-- MATERIAL PROVIDED follows --

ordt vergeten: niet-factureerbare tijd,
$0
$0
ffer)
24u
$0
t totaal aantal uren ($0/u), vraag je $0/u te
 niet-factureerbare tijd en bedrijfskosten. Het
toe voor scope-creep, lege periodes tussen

-- MATERIAL PROVIDED concluded --

Only lines holding the word "factureerbare" are wanted; copy each one from the listing.

ordt vergeten: niet-factureerbare tijd,
 niet-factureerbare tijd en bedrijfskosten. Het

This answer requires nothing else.